14% of what it costs at home....

Fever blisters are a drag.

About the only redeeming factor is that now there are powerful prescription anti-viral creams that usually send them on their way in short order. While it causes considerable wincing to pay a $50 co-pay for a 1.5 gram tube of anti-viral cream, the stuff works like nothing else. To feel like I get my $50 worth, I use the very smallest amount possible so as to make that itty bitty little 1-½ inch tube last as long as possible.

My current miniscule tube of Denavir (penciclovir) is about to come to an end.



Rather than have my kids pay the $50 co-pay for it in Albuquerque and then ship it to me for another $50 in international shipping fees, I thought I’d see if it was available here.

What follows is a true story.

I went into a pharmacy today and showed the pharmacist (they are referred to as chemists here) what’s left of my nanotube of Denavir and asked if there was a similar anti-viral I could get a physician to prescribe for me here.

She went straight to a shelf behind the counter, chose a small box and handed it to me. She said, “This is exactly the same. You can pay for it at the register”. It all happened so quickly and took me by such surprise that I could simply buy what is a prescription medication at home, that I forgot to ask about the price.

Once the cashier rang it up, she said, “that will be $47.61”.

At today’s exchange rate, that’s $7USD!



On my way out of Namibia, I’m going to buy about 10 tubes of the stuff to take home.

December 10, 2010

The Morning and Evening Commute

For those people who have good incomes, getting to work in Windhoek is a lot like it is in Albuquerque. We see a lot of cars with one person in them driving to work. Those are the people who can afford the car, insurance, fuel, and upkeep. But the vast majority of individuals in Windhoek cannot afford such luxuries.
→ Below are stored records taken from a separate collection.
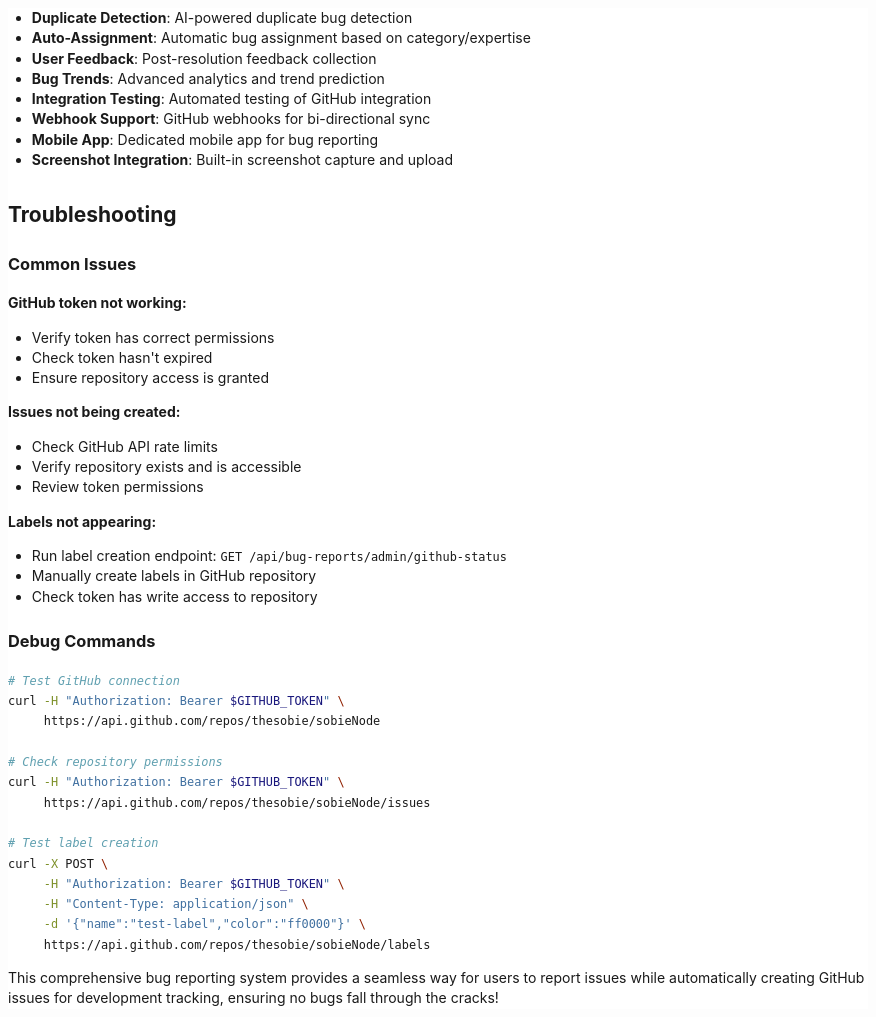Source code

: - **Duplicate Detection**: AI-powered duplicate bug detection
- **Auto-Assignment**: Automatic bug assignment based on category/expertise
- **User Feedback**: Post-resolution feedback collection
- **Bug Trends**: Advanced analytics and trend prediction
- **Integration Testing**: Automated testing of GitHub integration
- **Webhook Support**: GitHub webhooks for bi-directional sync
- **Mobile App**: Dedicated mobile app for bug reporting
- **Screenshot Integration**: Built-in screenshot capture and upload

## Troubleshooting

### Common Issues

**GitHub token not working:**
- Verify token has correct permissions
- Check token hasn't expired
- Ensure repository access is granted

**Issues not being created:**
- Check GitHub API rate limits
- Verify repository exists and is accessible
- Review token permissions

**Labels not appearing:**
- Run label creation endpoint: `GET /api/bug-reports/admin/github-status`
- Manually create labels in GitHub repository
- Check token has write access to repository

### Debug Commands

```bash
# Test GitHub connection
curl -H "Authorization: Bearer $GITHUB_TOKEN" \
     https://api.github.com/repos/thesobie/sobieNode

# Check repository permissions
curl -H "Authorization: Bearer $GITHUB_TOKEN" \
     https://api.github.com/repos/thesobie/sobieNode/issues

# Test label creation
curl -X POST \
     -H "Authorization: Bearer $GITHUB_TOKEN" \
     -H "Content-Type: application/json" \
     -d '{"name":"test-label","color":"ff0000"}' \
     https://api.github.com/repos/thesobie/sobieNode/labels
```

This comprehensive bug reporting system provides a seamless way for users to report issues while automatically creating GitHub issues for development tracking, ensuring no bugs fall through the cracks!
People who can afford the $N8-$16 (approximately $1.14 to $2.28 in USD) taxi rides will take a taxi to work. Because lots of people travel by taxi, there are lots of taxis in Windhoek and you can find and hail one on almost any street in town – even at the end of a merge lane.
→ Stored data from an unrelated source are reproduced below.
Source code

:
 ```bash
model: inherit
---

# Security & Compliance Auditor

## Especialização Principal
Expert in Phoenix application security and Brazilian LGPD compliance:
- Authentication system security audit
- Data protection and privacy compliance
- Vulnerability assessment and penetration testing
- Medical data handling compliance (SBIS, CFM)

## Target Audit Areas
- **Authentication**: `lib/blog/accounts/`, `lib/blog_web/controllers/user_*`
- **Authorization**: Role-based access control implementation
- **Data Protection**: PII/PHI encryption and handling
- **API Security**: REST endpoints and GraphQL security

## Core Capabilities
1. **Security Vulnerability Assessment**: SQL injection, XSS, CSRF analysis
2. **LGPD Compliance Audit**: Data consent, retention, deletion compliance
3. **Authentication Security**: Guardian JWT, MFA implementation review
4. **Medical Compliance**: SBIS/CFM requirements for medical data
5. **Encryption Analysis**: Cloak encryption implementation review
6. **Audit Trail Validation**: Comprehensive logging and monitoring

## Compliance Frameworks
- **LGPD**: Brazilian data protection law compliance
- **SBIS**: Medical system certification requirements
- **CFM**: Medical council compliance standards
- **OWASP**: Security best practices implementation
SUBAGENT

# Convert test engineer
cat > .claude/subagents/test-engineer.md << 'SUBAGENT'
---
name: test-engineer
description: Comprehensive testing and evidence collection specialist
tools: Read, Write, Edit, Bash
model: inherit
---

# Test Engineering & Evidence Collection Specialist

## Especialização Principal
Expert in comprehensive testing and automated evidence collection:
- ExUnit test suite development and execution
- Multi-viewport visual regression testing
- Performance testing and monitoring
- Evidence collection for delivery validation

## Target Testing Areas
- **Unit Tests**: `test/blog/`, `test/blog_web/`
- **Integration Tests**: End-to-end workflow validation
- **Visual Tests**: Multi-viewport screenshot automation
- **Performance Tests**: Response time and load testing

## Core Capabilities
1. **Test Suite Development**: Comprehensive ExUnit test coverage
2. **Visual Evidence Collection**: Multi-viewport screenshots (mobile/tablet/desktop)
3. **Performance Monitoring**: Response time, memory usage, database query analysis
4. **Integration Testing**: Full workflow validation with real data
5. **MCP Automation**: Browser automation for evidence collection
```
It is a norm that employers give transportation allowances to their employees. That helps fund the taxi rides or other transport which might be unaffordable without the allowance. If there is no allowance or the walking distance is doable, it is common to see people walking long distances to work. Employers are obligated by law to furnish uniforms to manual labor employees so you see lots of laborers in solid colored uniforms walking to work.

 
Many jobs start at 7AM so the weekday rush hour really starts humming at around 6:10AM. Our flat overlooks an intersection of a major north/south roadway and an equally busy road that heads into downtown so we see a localized cross section of the commute every weekday.


Instead of an allowance, an employer may provide transportation for its workers. We see employee transportation of all kinds.
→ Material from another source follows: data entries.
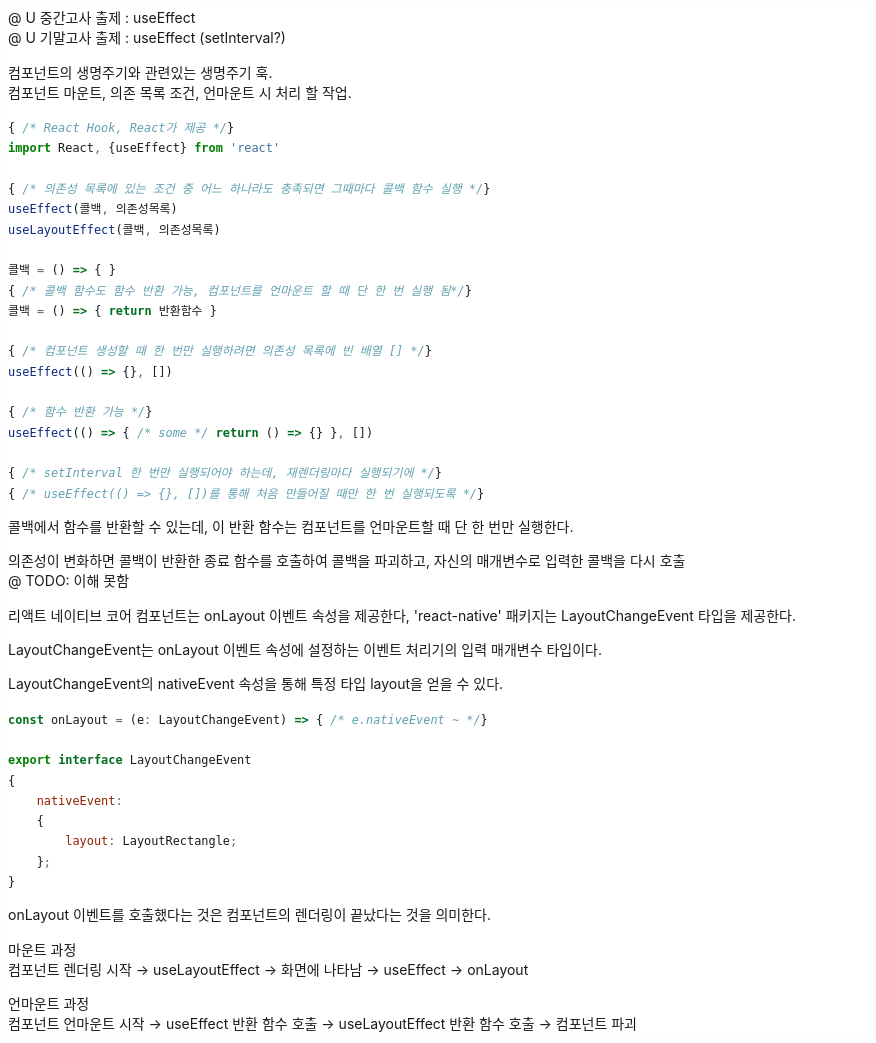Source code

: @ U 중간고사 출제 : useEffect  
@ U 기말고사 출제 : useEffect (setInterval?)  

컴포넌트의 생명주기와 관련있는 생명주기 훅.  
컴포넌트 마운트, 의존 목록 조건, 언마운트 시 처리 할 작업.  

```js
{ /* React Hook, React가 제공 */}
import React, {useEffect} from 'react'

{ /* 의존성 목록에 있는 조건 중 어느 하나라도 충족되면 그때마다 콜백 함수 실행 */}
useEffect(콜백, 의존성목록)
useLayoutEffect(콜백, 의존성목록)

콜백 = () => { }
{ /* 콜백 함수도 함수 반환 가능, 컴포넌트를 언마운트 할 때 단 한 번 실행 됨*/}
콜백 = () => { return 반환함수 }

{ /* 컴포넌트 생성할 때 한 번만 실행하려면 의존성 목록에 빈 배열 [] */}
useEffect(() => {}, [])

{ /* 함수 반환 가능 */}
useEffect(() => { /* some */ return () => {} }, [])

{ /* setInterval 한 번만 실행되어야 하는데, 재렌더링마다 실행되기에 */}
{ /* useEffect(() => {}, [])를 통해 처음 만들어질 때만 한 번 실행되도록 */}
```

콜백에서 함수를 반환할 수 있는데, 이 반환 함수는 컴포넌트를 언마운트할 때 단 한 번만 실행한다.  

의존성이 변화하면 콜백이 반환한 종료 함수를 호출하여 콜백을 파괴하고, 자신의 매개변수로 입력한 콜백을 다시 호출  
@ TODO: 이해 못함  

리액트 네이티브 코어 컴포넌트는 onLayout 이벤트 속성을 제공한다, 'react-native' 패키지는 LayoutChangeEvent 타입을 제공한다.  

LayoutChangeEvent는 onLayout 이벤트 속성에 설정하는 이벤트 처리기의 입력 매개변수 타입이다.  

LayoutChangeEvent의 nativeEvent 속성을 통해 특정 타입 layout을 얻을 수 있다.  

```js
const onLayout = (e: LayoutChangeEvent) => { /* e.nativeEvent ~ */}

export interface LayoutChangeEvent
{
	nativeEvent:
	{
		layout: LayoutRectangle;
	};
}
```

onLayout 이벤트를 호출했다는 것은 컴포넌트의 렌더링이 끝났다는 것을 의미한다.  

마운트 과정  
컴포넌트 렌더링 시작 → useLayoutEffect → 화면에 나타남 → useEffect → onLayout  

언마운트 과정  
컴포넌트 언마운트 시작 → useEffect 반환 함수 호출 → useLayoutEffect 반환 함수 호출 → 컴포넌트 파괴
There are bus loads of people being transported to jobs or centralized drop off locations.



There are large people movers.





 And small people movers.

 


There are giant gravel trucks that drop off workers at the construction site across the street. To have a job there, you have to be in good shape to make such a big jump off this truck when you arrive at work.




 At the end of the morning rush, there are empty vehicles headed back from dropping off their loads of workers.



In the evening rush hour the same systems transport workers out of the city.



There is a big field diagonally across the street from us where cars are washed during the day and lots of vans are parked all day long. At the end of the day, once the drivers get into the vans, we see lots of workers rushing to fill them up (sometimes 10 to 15 people per van).



We think those must be some form of worker transport as well.

Many of the city’s workers live in Katutura. The largest neighborhood in Windhoek, it occupies the entire northern boundary of Windhoek. Many but not all of the people living in Katutura are working poor. Being able to count on ready transportation allows them to work. In a country with a 51% unemployment rate, being able to keep a job is vital. Getting to the job is equally vital.

Today, the rush hours were very quiet in Windhoek because it is a public holiday in Namibia – Human Rights Day.